[Opening Entries shown section]
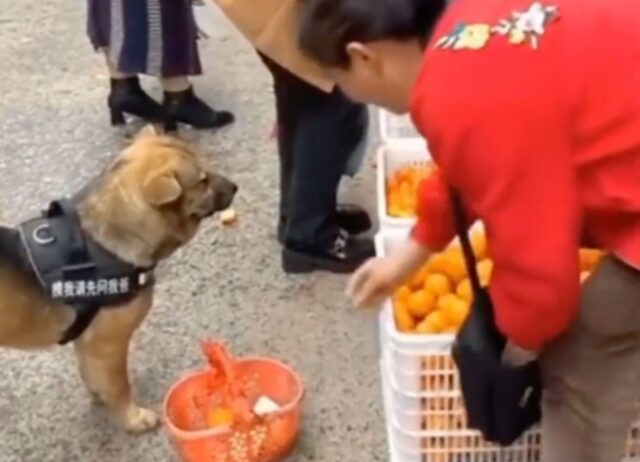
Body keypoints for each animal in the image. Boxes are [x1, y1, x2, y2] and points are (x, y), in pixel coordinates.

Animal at [0, 127, 238, 434]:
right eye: (203, 181)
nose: (235, 187)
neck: (103, 240)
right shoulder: (108, 346)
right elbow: (119, 386)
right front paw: (132, 417)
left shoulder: (87, 343)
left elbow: (90, 375)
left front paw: (99, 397)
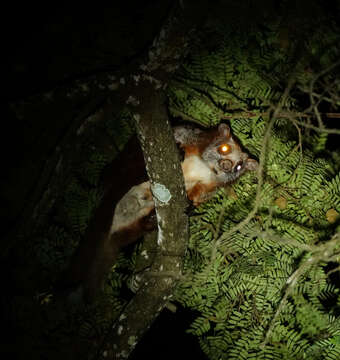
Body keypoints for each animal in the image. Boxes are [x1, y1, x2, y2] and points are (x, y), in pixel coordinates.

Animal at [61, 122, 258, 302]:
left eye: (239, 166)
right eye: (225, 148)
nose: (227, 165)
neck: (205, 168)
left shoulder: (210, 186)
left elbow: (198, 197)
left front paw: (190, 205)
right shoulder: (193, 136)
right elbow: (175, 133)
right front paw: (179, 149)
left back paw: (151, 219)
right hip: (120, 176)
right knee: (124, 166)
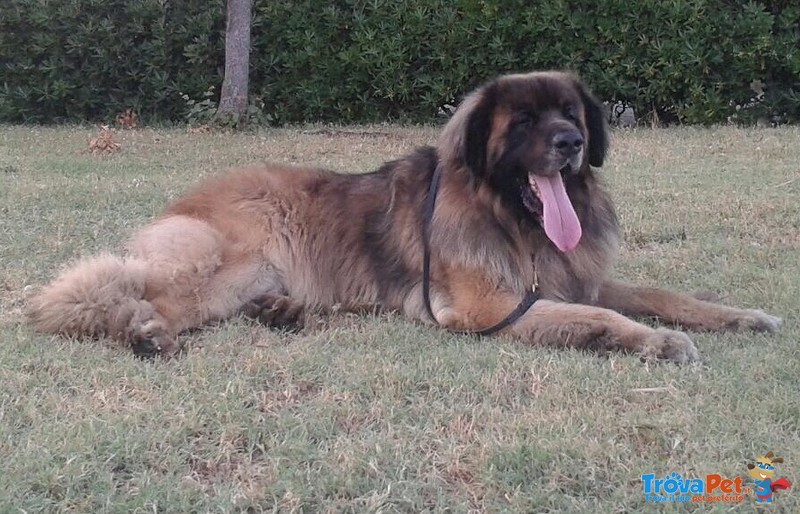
[Closing Entries shown section]
◆ Try it: Could you return the lines in the entries above that contain "front"?

◆ Solution to this task:
right front paw: (132, 417)
left front paw: (99, 397)
left front paw: (190, 205)
right front paw: (179, 149)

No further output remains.